# [Page text]
□ □ □ □ □ □ □

So the developing solution gets prepared, and 13 minutes of swishing X then Y every Z later, gets drained away. Meanwhile, the people given the task of sorting solutions have been struggling to get both the rinse and fixer to twenty degrees, in many unlabelled containers. I think is such a great sentence, especially when deployed after It's definitely X.

Tap, swish, twizzle. My this is fun. I want a longer stick. Then it's finished, except for the final rinse, but before then the instructor checks that they've all worked. Dump our films in the tank. Discover that the instructor got it wrong, and the fixer was supposed to be one to four, not one in four. Shouldn't make much difference, and not much we can do now. Go and have coffee, but being us lot, mostly don't, and bring our own bottles of water instead. Discuss the impossibility of transferring film from the canister onto the developing spool, without requiring the use of a stomach. Compare methods for opening the canister: using the specially designed tool, or using the shrapnel technique (pulling apart with one's fingers).

Go back, dip film in diet Fairy (well, very dilute detergent), clip to back of door, discovered the other end is a few centimetres from the floor, wipe of excess water, using fingers as mangle. Weight and hang up to dry. Get complemented on one the pictures, but I've no idea which of the 36 she was referring to.

□ □ □ □ □ □ □

# [Collected data]
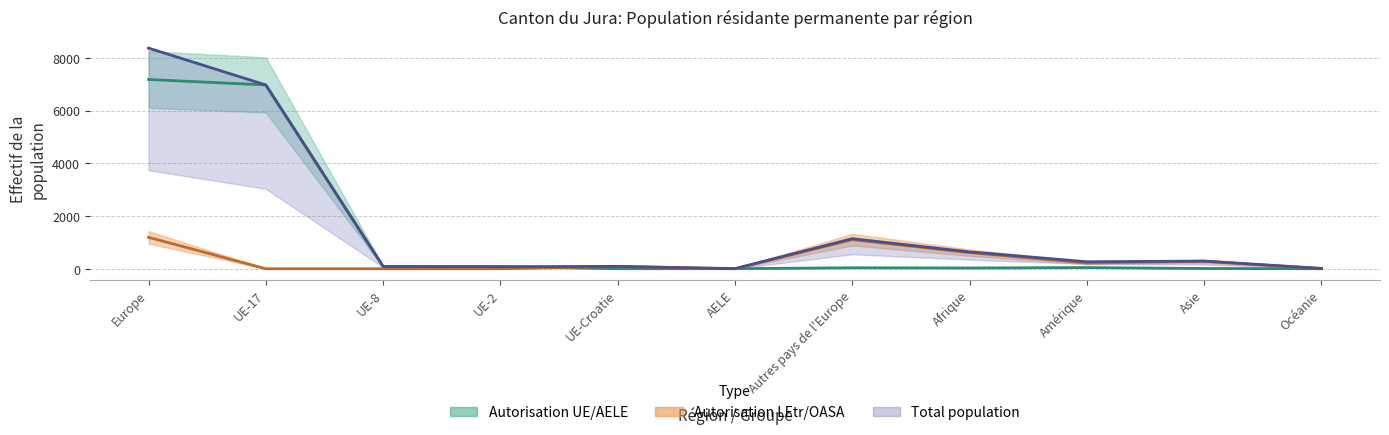

What is the label of the 10th point from the left?

Asie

□ □ □ □ □ □ □

# [Written task]
Continue the account of developing film in class above, picking up after its last sentence.

# [Result]
Unfortunately, that's the end of the session, so I have negatives, hanging in a corner of a corridor, which I can't get to or see until next week. No fair, I want to see how I did, and I want to make prints.

Carrying on the pictures theme, I've just found some impressive satellite photography [source] showing the effects of the tsunami, including some of parts of Sri Lanka from Boxing Day, showing a very receded sea, and in one case, a diagonally sloping sea (but there is no indication of time). It seems callous (and it probably is) to look at this pictures solely in terms of physical or geographic activity, but in same way Chichester harbour from the air is fascinating, so are these pictures.